In the records below, find the line with "เฌอรี่ Chery V23 4WD PEAK ปี 2025" and repeat exactly every line from it through the line with "Lire la suite". Pictures stay out.

── Material for this exercise ──

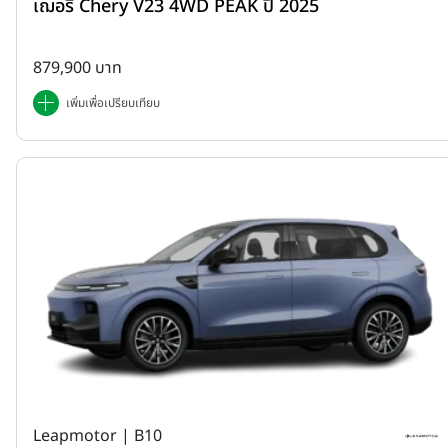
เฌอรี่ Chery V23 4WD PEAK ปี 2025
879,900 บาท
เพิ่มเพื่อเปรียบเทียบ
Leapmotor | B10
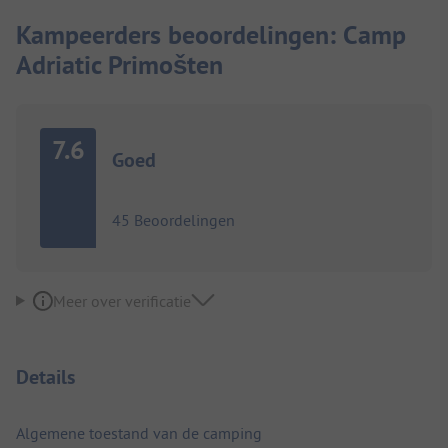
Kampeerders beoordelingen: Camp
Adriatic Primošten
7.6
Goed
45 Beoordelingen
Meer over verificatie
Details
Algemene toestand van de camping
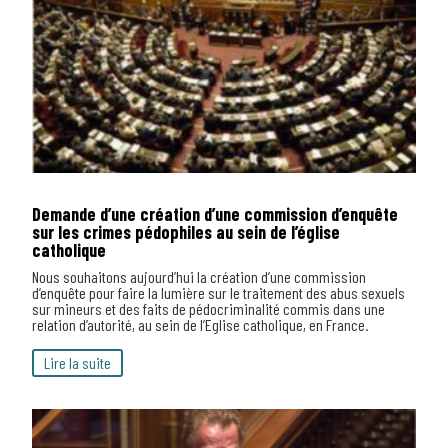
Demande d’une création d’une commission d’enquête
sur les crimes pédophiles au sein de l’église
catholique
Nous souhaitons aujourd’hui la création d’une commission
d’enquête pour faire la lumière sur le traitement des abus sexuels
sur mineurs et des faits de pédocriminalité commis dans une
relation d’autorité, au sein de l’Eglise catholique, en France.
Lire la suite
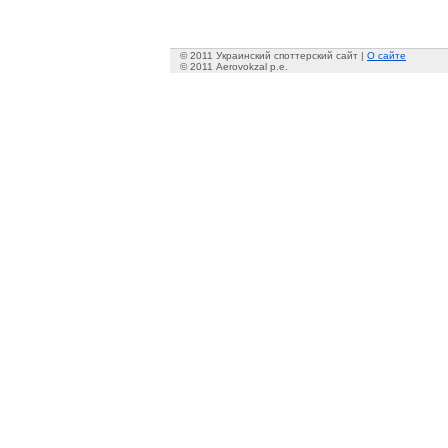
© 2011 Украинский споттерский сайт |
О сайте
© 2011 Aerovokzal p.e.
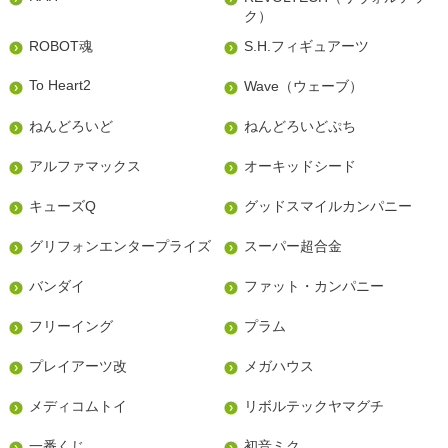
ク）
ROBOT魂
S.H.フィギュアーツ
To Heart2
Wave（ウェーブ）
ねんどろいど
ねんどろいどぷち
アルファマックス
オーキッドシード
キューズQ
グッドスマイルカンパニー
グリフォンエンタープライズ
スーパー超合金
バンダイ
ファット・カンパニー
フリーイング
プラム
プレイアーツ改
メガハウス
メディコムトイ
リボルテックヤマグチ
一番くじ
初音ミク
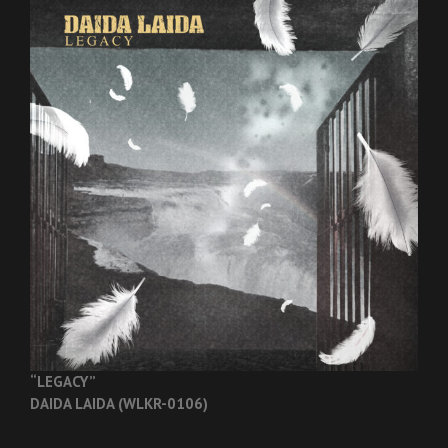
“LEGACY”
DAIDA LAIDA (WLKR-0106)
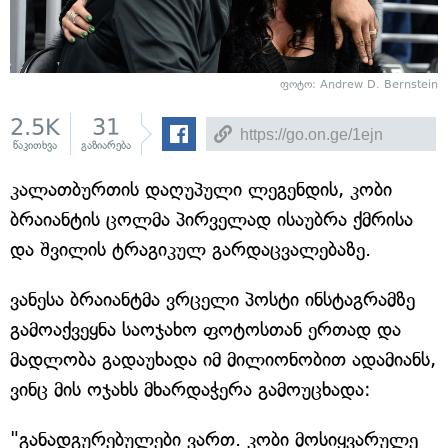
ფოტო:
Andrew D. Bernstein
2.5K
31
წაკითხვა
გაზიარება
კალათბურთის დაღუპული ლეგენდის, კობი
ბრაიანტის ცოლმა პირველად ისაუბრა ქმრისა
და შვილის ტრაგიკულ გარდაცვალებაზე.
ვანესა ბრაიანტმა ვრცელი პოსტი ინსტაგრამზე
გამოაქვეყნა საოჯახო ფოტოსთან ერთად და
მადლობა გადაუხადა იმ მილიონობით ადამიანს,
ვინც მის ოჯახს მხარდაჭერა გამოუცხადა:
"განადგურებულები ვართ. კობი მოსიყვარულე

───
── Material for this exercise ──

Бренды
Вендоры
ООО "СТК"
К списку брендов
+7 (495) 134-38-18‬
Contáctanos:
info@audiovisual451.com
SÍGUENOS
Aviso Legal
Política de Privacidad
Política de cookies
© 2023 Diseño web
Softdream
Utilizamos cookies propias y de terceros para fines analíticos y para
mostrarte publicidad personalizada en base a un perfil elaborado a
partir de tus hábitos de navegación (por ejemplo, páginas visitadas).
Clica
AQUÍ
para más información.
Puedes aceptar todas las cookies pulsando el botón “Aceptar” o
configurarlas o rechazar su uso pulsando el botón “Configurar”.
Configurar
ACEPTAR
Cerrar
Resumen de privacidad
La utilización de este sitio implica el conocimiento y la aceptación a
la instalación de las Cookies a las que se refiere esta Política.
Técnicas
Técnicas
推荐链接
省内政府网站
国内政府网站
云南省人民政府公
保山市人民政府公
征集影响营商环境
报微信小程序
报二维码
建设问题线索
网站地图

───

**Response**
เฌอรี่ Chery V23 4WD PEAK ปี 2025
879,900 บาท
เพิ่มเพื่อเปรียบเทียบ
Leapmotor | B10
Kampeerders beoordelingen: Camp
Adriatic Primošten
7.6
Goed
45 Beoordelingen
Meer over verificatie
Details
Algemene toestand van de camping
Demande d’une création d’une commission d’enquête
sur les crimes pédophiles au sein de l’église
catholique
Nous souhaitons aujourd’hui la création d’une commission
d’enquête pour faire la lumière sur le traitement des abus sexuels
sur mineurs et des faits de pédocriminalité commis dans une
relation d’autorité, au sein de l’Eglise catholique, en France.
Lire la suite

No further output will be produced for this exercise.